BEGIN Document passage

Shortly afterwards, on Christmas Eve, Gov. Hochul allowed fully vaccinated health care workers who were infected with COVID to return to work after five days even if they were still experiencing symptoms. Every religious objector who joined the lawsuit except one, by contrast, has been fired, forced to resign, lost admitting privileges, or felt coerced into receiving the vaccination.
Becket law group and the Thomas More Society recently filed a petition for review of the case with the Supreme Court. The 2nd Circuit, they assert, “[discounted] the intentional removal of a religious exemption (but not others), the outlawing of religious accommodations (but not others), and the governor’s direct attacks on religious objectors from the pulpit.” The panel’s opinion was “the result of deep and harmful confusion in the lower courts about how to apply the Free Exercise Clause.”
Last month, the Supreme Court refused a similar request by health care workers in Maine. Like New York, their state has a vaccine mandate for its health care workers without exemptions for religious objectors. The 1st Circuit Court of Appeals previously ruled that the absence of a religious exemption in the Maine mandate did not violate the Constitution.
Fortunately, not all courts of appeal are so willing to ignore the plea of religious objectors. Naval Special Warfare service members with religious objections to the vaccine have so far been successful in defending their conscience rights. The Navy has a vaccine mandate that provides an exemption for religious objectors. Yet, although more than 4,000 active-duty and Navy Reserve personnel have submitted requests for religious accommodations, the Navy has denied all of them. At the same time, medical exemptions have been granted, including some for members assigned to Naval Special Warfare. A federal district court barred the Navy from imposing any “adverse action” against the service members who object to the vaccine on religious grounds. The court wrote that the Navy’s religious-accommodation process was “an empty formality” and that “denial of each request is predetermined.”

END Document passage

_Work item 1_
Reproduce the passage on vaccine mandates and religious objectors between "Shortly afterwards, on" and "receiving the vaccination.", inclusive.
_Work item 2_
Answer these questions from the passage on vaccine mandates and religious objectors:
(a) Under Gov. Hochul's Christmas Eve decision, after how many days could fully vaccinated health care workers infected with COVID return to work?
(b) Which court previously ruled that the lack of a religious exemption in the Maine mandate did not violate the Constitution?
(c) How many active-duty and Navy Reserve personnel have submitted requests for religious accommodations?
_Work item 3_
Write the next part of the passage on vaccine mandates and religious objectors, picking up after its final sentence.

BEGIN Dataset

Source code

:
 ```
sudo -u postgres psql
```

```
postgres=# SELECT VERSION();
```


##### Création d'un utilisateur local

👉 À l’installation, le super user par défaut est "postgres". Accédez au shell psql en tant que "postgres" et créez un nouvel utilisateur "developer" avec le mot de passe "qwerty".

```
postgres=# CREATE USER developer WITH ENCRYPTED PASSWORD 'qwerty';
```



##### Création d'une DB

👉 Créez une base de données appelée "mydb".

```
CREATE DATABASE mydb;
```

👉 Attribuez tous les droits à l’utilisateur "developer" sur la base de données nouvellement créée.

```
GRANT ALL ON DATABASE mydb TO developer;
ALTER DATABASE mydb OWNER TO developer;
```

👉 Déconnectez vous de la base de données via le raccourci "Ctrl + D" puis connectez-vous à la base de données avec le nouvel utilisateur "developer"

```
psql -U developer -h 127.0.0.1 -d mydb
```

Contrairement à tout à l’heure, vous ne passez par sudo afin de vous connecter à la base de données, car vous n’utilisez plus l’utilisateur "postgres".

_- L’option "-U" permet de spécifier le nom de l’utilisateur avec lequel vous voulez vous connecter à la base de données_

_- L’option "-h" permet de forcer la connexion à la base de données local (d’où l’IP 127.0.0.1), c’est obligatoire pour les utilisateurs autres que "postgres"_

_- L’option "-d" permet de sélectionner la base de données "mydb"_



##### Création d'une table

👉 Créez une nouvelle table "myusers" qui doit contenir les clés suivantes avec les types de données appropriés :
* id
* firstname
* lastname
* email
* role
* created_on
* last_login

END Dataset

_Reply 1_
Shortly afterwards, on Christmas Eve, Gov. Hochul allowed fully vaccinated health care workers who were infected with COVID to return to work after five days even if they were still experiencing symptoms. Every religious objector who joined the lawsuit except one, by contrast, has been fired, forced to resign, lost admitting privileges, or felt coerced into receiving the vaccination.

_Reply 2_
(a) Five days.
(b) The 1st Circuit Court of Appeals.
(c) More than 4,000.

_Reply 3_
A three-judge panel of the 5th Circuit Court of Appeals recently upheld the order and refused to temporarily suspend the compliance order pending appeal. “By pitting their consciences against their livelihoods,” the panel explained, “the vaccine requirements would crush Plaintiffs’ free exercise of religion.” It then concluded that Navy’s “institutional interests” were not sufficiently compelling to deny accommodations to the plaintiffs. The court added an important reminder: “[Orders] protecting First Amendment principles are always in the public interest.” The panel’s opinion was issued per curiam, meaning without listing a specific judge as its author. One panel member surely had something to do with its drafting. Before being appointed to the bench, Louisiana-based Judge Kyle Duncan successfully argued before the Supreme Court on behalf of Hobby Lobby, the family-owned craft-store giant, in its fight against the Affordable Care Act’s contraceptive mandate.
The Biden administration has filed an emergency appeal with the Supreme Court, asking it to partially stay the lower-court order to the extent that it “usurps the Navy authority to decide which service members should be deployed” on which missions.
You could be forgiven for reading all this and thinking: “What a mess.” And you would be right. It is a mess. When it comes to safeguarding important constitutional rights such as religious liberty, we should expect a uniform understanding by courts across the country. Unfortunately, to put it mildly, this hasn’t been the case when it comes to COVID-related restrictions. Careful review by the Supreme Court can fix this and help us move forward, in this new phase of the public-health challenge, with our religious freedom once again intact.